In fact you can very easily demonstrate this if you hold a magnifying glass out at about arms length and look at some distant objects through it. You will see that the image will be upside-down and reverse mirrored.

For looking at distant stars, this is not really a problem and indeed many astronomy telescopes produce a non-rectified image, but for terrestrial uses, this is a problem. Luckily there are a few solutions:

Image Correction

For binoculars and most terrestrial telescopes (spotting scopes) there are two main ways of doing this, by using a concave lens for the eyepiece or an image erecting prisms:

Galilean Optics

Used in telescopes invented Galileo Galilei in the 17th Century, Galilean Optics use a convex objective lens in the normal way, but change this to a concave lens system for the eyepiece.

Also known as a diverging lens, the concave lens makes light rays spread apart (diverge). So if positioned at the correct distance from the convex objective lens, it can prevent the light from crossing over and thus stop the image from becoming inverted.

Low cost and easy to make, this system is still used on Opera & Theatre Binoculars to this day.

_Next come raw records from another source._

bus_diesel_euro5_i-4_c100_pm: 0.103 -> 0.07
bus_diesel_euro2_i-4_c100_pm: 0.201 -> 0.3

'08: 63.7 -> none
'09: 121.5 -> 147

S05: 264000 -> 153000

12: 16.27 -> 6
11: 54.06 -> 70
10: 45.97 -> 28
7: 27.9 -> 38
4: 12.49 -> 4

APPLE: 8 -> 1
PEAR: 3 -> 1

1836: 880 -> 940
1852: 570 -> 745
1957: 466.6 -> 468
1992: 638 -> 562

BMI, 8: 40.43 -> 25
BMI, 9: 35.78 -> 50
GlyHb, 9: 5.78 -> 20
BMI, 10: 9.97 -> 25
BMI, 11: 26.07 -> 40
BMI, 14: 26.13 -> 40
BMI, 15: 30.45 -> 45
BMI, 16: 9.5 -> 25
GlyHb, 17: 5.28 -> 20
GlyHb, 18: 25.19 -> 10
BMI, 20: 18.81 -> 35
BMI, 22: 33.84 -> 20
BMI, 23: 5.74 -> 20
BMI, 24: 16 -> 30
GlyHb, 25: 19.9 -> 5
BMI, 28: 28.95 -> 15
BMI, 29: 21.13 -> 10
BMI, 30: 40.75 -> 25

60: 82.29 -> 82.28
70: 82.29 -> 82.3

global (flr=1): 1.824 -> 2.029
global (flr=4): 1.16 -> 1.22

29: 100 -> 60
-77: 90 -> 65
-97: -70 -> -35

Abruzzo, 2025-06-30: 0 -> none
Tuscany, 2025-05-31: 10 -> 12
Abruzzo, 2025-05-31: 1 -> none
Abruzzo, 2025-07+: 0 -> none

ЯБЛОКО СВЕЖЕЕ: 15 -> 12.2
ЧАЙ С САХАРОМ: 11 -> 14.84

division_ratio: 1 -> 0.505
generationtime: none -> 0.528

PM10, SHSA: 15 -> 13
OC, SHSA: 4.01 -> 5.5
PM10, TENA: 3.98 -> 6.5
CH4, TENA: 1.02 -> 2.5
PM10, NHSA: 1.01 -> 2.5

However the downsides are that it is hard to obtain a high magnification, you get a fairly narrow field of view and you get a high level of image blurring on the edges of the view.

It is for these reasons that for most uses a prism system is seen as a better alternative:

Keplerian Optics with Prisms

Unlike Galilean Optics that use a concave lens in the eyepiece, the Keplerian optical system uses convex lenses for the objectives as well as eyepiece lenses and is generally considered an improvement on Galileo’s design.

However the image still needs to be corrected and this achieved with the use of a prism:

Working like a mirror, most modern binoculars use erecting prisms that reflect the light and thus alter the orientation, correcting the image.

Whilst a standard mirror is perfect for looking at yourself in the morning, in a binocular it would be no good if the light was simply reflected 180° and back to where it came from as you would then never be able to see the image.

Porro Prisms
This problem was first solved by using a pair of Porro prisms. Named after the Italian inventor Ignazio Porro, a single Porro prism, like a mirror also reflects light 180° and back in the direction it came from, but it does it parallel to the incident light and not directly along the same path.

So this really helps because it allows you to place two of these Porro prisms at right angles to each other, which in turn means you can then reflect the light so that it not only re-orients the inverted image but also effectively allows it to continue in the same direction and towards the eyepieces.

Indeed it is these two Porro prisms placed at right angles that give binoculars their traditional, iconic shape and which is why their eyepieces are closer together than the objective lenses.

Roof Prisms
As well as the Porro prism, there are a number of other designs that each have their own unique advantages.

Two of them, the Abbe-Koenig prism and the Schmidt-Pechan prism are types of roof prisms that are now commonly used in binoculars.

Of these, the Schmidt-Pechan prism is most common because it allows manufacturers to produce a more compact, slimmer binocular with the eyepieces in-line with the objectives. The downside is that they require a number of special coatings to achieve total internal reflection and eliminate a phenomenon known as phase shifting.